As you may have already noticed, families can be a pain in the ass and bigamists get a bad rap for having more than one and here I think I have to agree with Mark Twain who once said he’d gotten a good look at Mormon women and God bless any man who would marry more than one of them.
And when you go on trial for having more than one family and get asked what you were thinking, feel free to steal this line:
“I thought it was big o’ me.”
Which is guaranteed to bring down the house and make sure you repeat it for your new cellmate.
That’s it for today because I have to get started on a my “I just love a good mystery” cartoon and this time it’ll be Donald Trump holding a book on ethical behavior which I’m pretty sure doesn’t include accepting $400 million airplanes from foreign governments.

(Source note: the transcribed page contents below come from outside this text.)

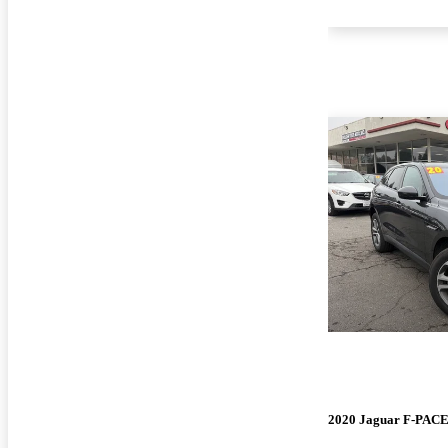
2020 Jaguar F-PAC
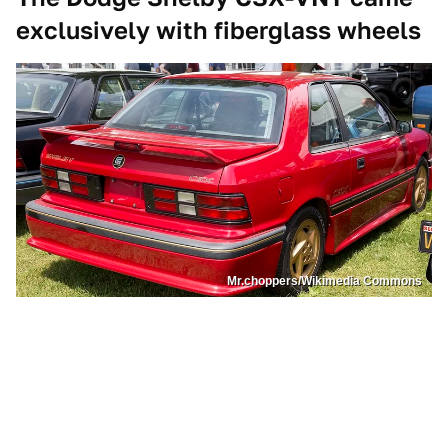
exclusively with fiberglass wheels
Mr.choppers/Wikimedia Commons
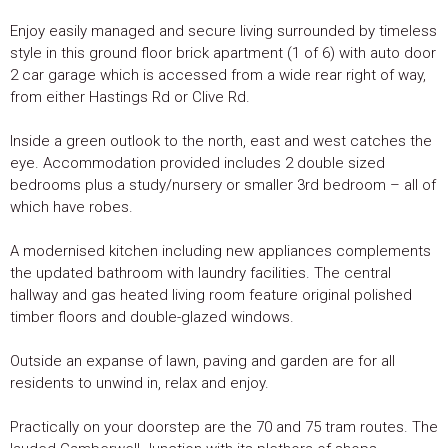
Enjoy easily managed and secure living surrounded by timeless
style in this ground floor brick apartment (1 of 6) with auto door
2 car garage which is accessed from a wide rear right of way,
from either Hastings Rd or Clive Rd.
Inside a green outlook to the north, east and west catches the
eye. Accommodation provided includes 2 double sized
bedrooms plus a study/nursery or smaller 3rd bedroom – all of
which have robes.
A modernised kitchen including new appliances complements
the updated bathroom with laundry facilities. The central
hallway and gas heated living room feature original polished
timber floors and double-glazed windows.
Outside an expanse of lawn, paving and garden are for all
residents to unwind in, relax and enjoy.
Practically on your doorstep are the 70 and 75 tram routes. The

And it’s totally fine to recycle that cartoon because I “updated” it.
Thanks tons for the Jimmy Carter and Mark Twain jokes. I really needed the belly laughs.
Because I love the Kinks - does that make me a perv?

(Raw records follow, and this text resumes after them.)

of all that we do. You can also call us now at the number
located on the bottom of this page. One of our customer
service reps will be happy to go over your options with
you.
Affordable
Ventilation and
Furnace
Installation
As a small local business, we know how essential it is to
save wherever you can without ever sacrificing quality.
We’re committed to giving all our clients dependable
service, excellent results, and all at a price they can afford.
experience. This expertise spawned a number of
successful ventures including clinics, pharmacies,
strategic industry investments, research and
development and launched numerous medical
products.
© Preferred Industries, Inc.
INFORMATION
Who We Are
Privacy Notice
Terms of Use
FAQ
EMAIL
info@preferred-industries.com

Back before microwaves (yes, I'm that old) my Depression-raised mother saved the tin foil she used to wrap the oven-baked potatoes in.
I hope this doesn't sound crass or jaded, but while helping tend to my ALzheimer-affected father it occurred to me that a good thing about being such a caregiver meant I only had to remember one joke.
Your most amusing post yet.
As with most, I joined AARP for medicare Advantage benefits. Glad to read how mortifying it is to admit out loud membership in this club of ancients.
Agree - their continued barrage of emails very annoying.